▶ AIM
Copy out every line of the records below word for word, leaving nothing out and changing nothing.

▶ MATERIAL

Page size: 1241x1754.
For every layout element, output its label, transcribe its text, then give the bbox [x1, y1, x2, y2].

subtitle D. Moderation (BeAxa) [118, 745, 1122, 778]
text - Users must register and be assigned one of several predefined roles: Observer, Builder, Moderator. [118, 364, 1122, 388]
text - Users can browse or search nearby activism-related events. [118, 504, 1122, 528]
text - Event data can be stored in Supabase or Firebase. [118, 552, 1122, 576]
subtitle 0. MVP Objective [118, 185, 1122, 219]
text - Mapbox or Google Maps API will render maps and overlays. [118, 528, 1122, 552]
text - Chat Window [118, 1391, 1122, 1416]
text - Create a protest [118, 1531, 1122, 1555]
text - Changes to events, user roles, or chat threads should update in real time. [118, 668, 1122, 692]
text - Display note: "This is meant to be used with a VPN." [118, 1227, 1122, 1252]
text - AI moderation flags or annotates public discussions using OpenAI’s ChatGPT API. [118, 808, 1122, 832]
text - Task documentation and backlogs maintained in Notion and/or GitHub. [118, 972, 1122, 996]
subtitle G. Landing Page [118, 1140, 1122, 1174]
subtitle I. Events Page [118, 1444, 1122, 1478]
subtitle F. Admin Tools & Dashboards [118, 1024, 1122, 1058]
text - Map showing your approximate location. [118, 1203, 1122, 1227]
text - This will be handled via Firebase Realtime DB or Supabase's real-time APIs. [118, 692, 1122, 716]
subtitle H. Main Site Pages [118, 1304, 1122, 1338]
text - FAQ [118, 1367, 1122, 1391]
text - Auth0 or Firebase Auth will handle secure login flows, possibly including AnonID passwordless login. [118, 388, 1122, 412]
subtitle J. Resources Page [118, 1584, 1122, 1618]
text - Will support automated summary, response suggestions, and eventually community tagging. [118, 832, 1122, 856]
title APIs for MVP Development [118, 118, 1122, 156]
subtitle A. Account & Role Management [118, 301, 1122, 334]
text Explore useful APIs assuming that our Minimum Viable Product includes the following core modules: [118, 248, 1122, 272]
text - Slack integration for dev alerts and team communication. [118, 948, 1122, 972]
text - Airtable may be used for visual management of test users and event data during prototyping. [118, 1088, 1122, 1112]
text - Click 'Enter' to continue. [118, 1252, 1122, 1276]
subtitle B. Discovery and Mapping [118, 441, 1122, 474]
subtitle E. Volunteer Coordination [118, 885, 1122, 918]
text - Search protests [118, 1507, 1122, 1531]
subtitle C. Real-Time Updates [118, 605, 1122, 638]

▶ RESPONSE TO THE TASK
Page size: 1241x1754.
For every layout element, output its label, transcribe its text, then give the bbox [x1, y1, x2, y2].

subtitle D. Moderation (BeAxa) [118, 745, 1122, 778]
text - Users must register and be assigned one of several predefined roles: Observer, Builder, Moderator. [118, 364, 1122, 388]
text - Users can browse or search nearby activism-related events. [118, 504, 1122, 528]
text - Event data can be stored in Supabase or Firebase. [118, 552, 1122, 576]
subtitle 0. MVP Objective [118, 185, 1122, 219]
text - Mapbox or Google Maps API will render maps and overlays. [118, 528, 1122, 552]
text - Chat Window [118, 1391, 1122, 1416]
text - Create a protest [118, 1531, 1122, 1555]
text - Changes to events, user roles, or chat threads should update in real time. [118, 668, 1122, 692]
text - Display note: "This is meant to be used with a VPN." [118, 1227, 1122, 1252]
text - AI moderation flags or annotates public discussions using OpenAI’s ChatGPT API. [118, 808, 1122, 832]
text - Task documentation and backlogs maintained in Notion and/or GitHub. [118, 972, 1122, 996]
subtitle G. Landing Page [118, 1140, 1122, 1174]
subtitle I. Events Page [118, 1444, 1122, 1478]
subtitle F. Admin Tools & Dashboards [118, 1024, 1122, 1058]
text - Map showing your approximate location. [118, 1203, 1122, 1227]
text - This will be handled via Firebase Realtime DB or Supabase's real-time APIs. [118, 692, 1122, 716]
subtitle H. Main Site Pages [118, 1304, 1122, 1338]
text - FAQ [118, 1367, 1122, 1391]
text - Auth0 or Firebase Auth will handle secure login flows, possibly including AnonID passwordless login. [118, 388, 1122, 412]
subtitle J. Resources Page [118, 1584, 1122, 1618]
text - Will support automated summary, response suggestions, and eventually community tagging. [118, 832, 1122, 856]
title APIs for MVP Development [118, 118, 1122, 156]
subtitle A. Account & Role Management [118, 301, 1122, 334]
text Explore useful APIs assuming that our Minimum Viable Product includes the following core modules: [118, 248, 1122, 272]
text - Slack integration for dev alerts and team communication. [118, 948, 1122, 972]
text - Airtable may be used for visual management of test users and event data during prototyping. [118, 1088, 1122, 1112]
text - Click 'Enter' to continue. [118, 1252, 1122, 1276]
subtitle B. Discovery and Mapping [118, 441, 1122, 474]
subtitle E. Volunteer Coordination [118, 885, 1122, 918]
text - Search protests [118, 1507, 1122, 1531]
subtitle C. Real-Time Updates [118, 605, 1122, 638]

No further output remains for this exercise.